I don't speed in traffic, but it annoys me when people aren't paying attention and they are going under the speed limit or miss turn lights etc, because they are talking on their cell phones or are putting on makeup, etc.
I am very organized in every area of my life, but at work, I am even more so. I think a classrooms operates better when things all have a home and the systems that are in place help the children to take ownership of how things function. When I am absent my students basically run the day and the substitute is just there to supervise.
My husband and I laugh about how instead of becoming my mother and marrying my father, I became my father and married my mother. I like very clear directions and rules and I do what I am told to do and respect authority figures. So children that are RUDE, THROW TANTRUMS, POUT or TALK BACK make the HAIR STAND UP ON THE BACK OF MY NECK and PEA SOUP COMES OUT OF MY MOUTH! At these moments my eyes get very big, my back gets straighter, my voice is very low and I ar-tic-u-late every word.
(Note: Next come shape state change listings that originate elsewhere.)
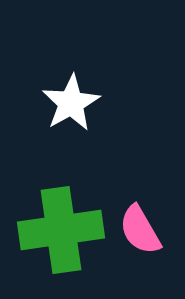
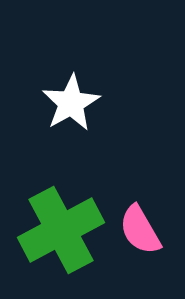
green cross: rotated 20 degrees counterclockwise
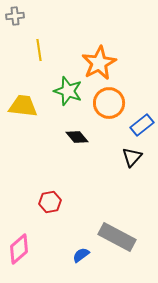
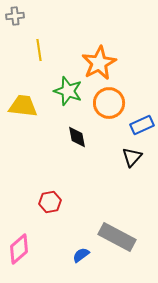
blue rectangle: rotated 15 degrees clockwise
black diamond: rotated 30 degrees clockwise
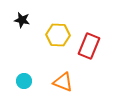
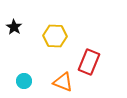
black star: moved 8 px left, 7 px down; rotated 21 degrees clockwise
yellow hexagon: moved 3 px left, 1 px down
red rectangle: moved 16 px down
Doesn't it seem like the same people are always doing all the jobs and the others are just complaining. I go "batty" when the same coworkers are always complaining about the way things run, but they don't want to step up and help them run better. These are always the same people who never know when the meeting is, didn't get that memo and although they've worked at the same job for years, never knew that was what the rule was. I refuse to baby them. I'll tell them straight to their face that I put the memo in their box and we've had this meeting every month at the same day and time for six years. I'd like to say, "Get the stick out of your butt, pay attention, stop making excuses and do your #$% job."
Believe it or not, I am better then I used to be, but I am definitely a work in progress. God help me!